TASK REQUIREMENTS
Please find every line in the entries below that contains the word "usados", and copy each of those lines out.

--- --- ---

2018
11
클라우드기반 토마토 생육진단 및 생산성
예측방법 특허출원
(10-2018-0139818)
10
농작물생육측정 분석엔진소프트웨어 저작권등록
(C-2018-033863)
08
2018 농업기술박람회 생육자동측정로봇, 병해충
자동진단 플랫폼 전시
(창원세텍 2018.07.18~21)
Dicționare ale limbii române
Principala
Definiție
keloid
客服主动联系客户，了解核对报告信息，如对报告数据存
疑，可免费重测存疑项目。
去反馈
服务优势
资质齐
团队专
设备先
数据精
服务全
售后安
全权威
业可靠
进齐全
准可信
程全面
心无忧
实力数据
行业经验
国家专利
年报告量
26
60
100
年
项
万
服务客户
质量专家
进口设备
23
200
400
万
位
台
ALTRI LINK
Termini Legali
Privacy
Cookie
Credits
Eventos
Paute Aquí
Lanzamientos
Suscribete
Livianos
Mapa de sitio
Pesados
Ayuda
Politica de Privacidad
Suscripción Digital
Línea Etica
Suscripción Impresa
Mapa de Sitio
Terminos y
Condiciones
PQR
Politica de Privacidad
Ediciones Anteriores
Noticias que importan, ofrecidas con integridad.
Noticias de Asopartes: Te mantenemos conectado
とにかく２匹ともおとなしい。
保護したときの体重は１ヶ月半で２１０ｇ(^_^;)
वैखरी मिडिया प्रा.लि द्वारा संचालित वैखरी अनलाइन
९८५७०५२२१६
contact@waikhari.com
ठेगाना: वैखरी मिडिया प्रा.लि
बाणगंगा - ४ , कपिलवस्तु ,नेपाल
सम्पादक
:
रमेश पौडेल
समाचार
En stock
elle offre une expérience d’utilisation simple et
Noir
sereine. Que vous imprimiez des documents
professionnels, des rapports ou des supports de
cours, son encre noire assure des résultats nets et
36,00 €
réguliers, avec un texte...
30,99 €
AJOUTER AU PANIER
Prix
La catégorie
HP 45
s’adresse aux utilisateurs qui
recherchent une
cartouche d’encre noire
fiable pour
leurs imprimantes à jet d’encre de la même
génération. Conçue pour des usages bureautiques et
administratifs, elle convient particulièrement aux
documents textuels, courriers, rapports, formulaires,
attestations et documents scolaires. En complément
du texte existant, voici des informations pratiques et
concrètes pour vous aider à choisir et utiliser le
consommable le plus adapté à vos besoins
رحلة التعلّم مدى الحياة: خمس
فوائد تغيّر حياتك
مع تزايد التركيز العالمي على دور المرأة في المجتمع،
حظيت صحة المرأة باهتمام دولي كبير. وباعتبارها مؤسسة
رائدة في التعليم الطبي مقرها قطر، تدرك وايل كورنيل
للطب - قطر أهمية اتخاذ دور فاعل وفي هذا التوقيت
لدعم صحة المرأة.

--- --- ---

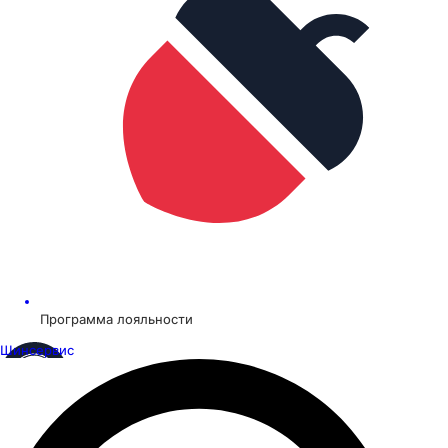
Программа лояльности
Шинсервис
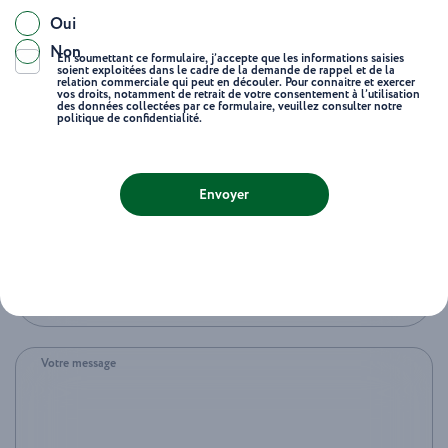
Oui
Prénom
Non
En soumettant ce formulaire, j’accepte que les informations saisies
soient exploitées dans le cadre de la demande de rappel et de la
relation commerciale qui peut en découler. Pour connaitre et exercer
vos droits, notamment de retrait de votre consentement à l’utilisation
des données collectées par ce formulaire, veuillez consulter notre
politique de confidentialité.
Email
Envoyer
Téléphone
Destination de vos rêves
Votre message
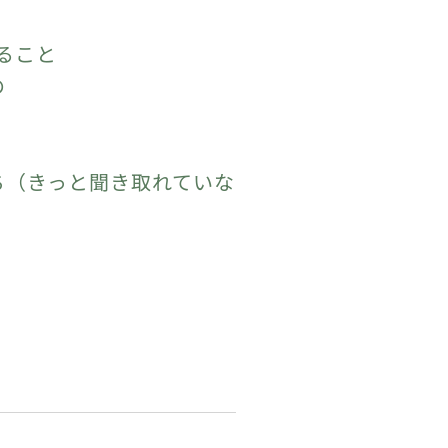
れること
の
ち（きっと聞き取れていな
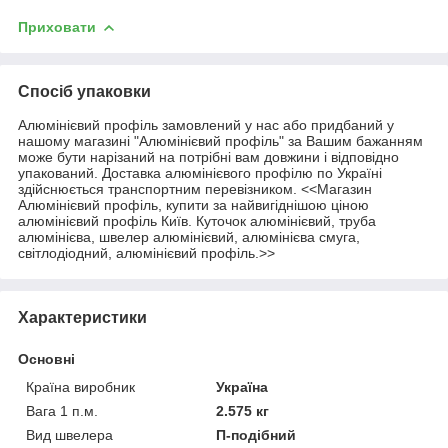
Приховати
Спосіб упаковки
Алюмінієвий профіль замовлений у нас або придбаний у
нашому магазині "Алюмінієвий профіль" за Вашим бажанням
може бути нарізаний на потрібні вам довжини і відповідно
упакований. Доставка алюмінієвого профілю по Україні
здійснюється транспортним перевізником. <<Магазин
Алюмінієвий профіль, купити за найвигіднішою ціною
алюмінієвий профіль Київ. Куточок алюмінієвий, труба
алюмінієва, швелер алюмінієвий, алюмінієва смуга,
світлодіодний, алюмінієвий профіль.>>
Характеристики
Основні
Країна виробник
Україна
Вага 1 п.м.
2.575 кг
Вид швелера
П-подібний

--- --- ---

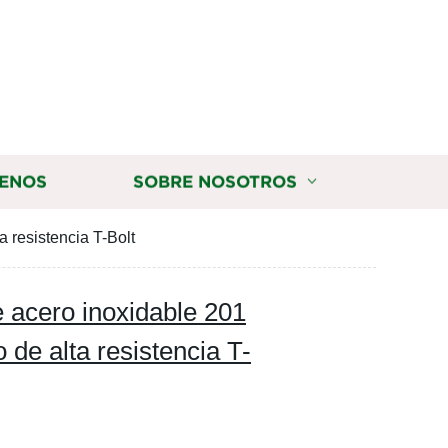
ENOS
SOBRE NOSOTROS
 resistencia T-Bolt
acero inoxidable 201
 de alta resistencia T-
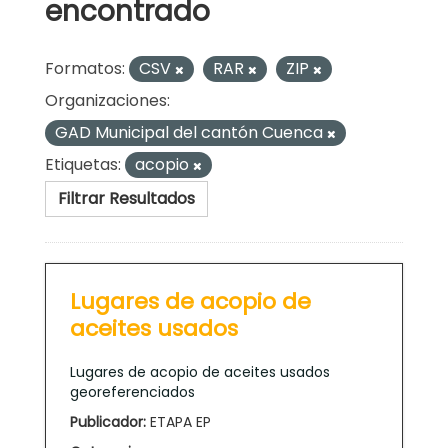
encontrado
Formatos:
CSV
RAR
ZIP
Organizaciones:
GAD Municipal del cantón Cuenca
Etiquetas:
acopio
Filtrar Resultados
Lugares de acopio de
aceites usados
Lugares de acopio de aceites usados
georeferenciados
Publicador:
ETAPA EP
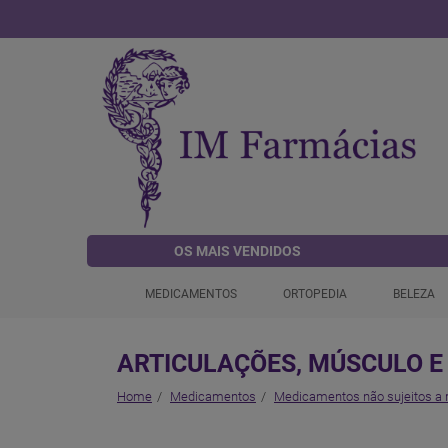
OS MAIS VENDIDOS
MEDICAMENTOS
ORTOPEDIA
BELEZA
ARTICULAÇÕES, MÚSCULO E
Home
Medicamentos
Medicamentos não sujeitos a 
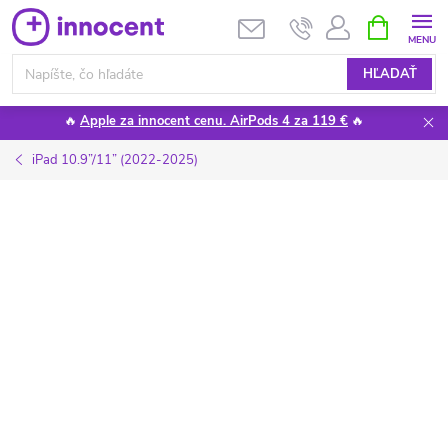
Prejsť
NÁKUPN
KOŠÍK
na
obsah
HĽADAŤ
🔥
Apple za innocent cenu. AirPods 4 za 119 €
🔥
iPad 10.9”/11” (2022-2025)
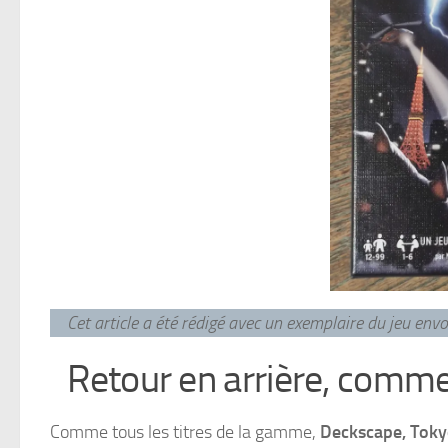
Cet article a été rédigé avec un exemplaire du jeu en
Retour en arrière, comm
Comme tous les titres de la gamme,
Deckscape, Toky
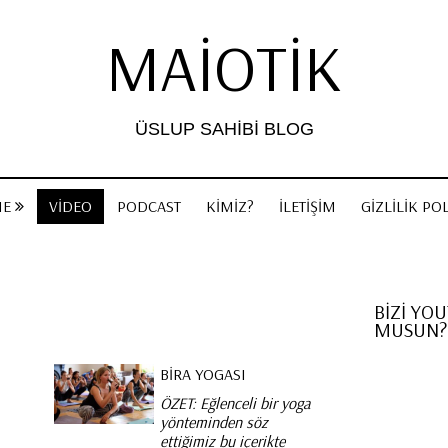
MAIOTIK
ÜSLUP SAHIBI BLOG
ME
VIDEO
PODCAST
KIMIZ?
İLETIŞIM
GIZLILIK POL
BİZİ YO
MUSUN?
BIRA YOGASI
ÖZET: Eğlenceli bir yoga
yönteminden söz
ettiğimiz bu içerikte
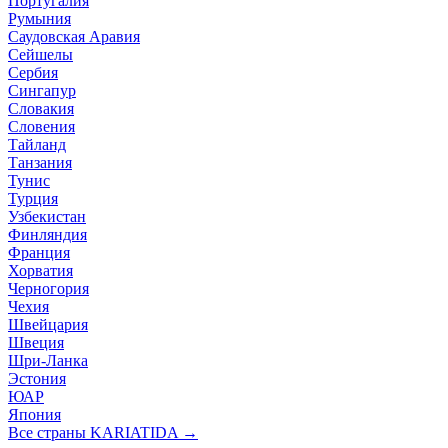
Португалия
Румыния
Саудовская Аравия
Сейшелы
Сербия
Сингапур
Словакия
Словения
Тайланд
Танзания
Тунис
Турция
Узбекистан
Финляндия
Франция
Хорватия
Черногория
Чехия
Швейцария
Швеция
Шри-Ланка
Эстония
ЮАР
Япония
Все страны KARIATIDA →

--- --- ---

OUTPUT BELOW
aceites usados
Lugares de acopio de aceites usados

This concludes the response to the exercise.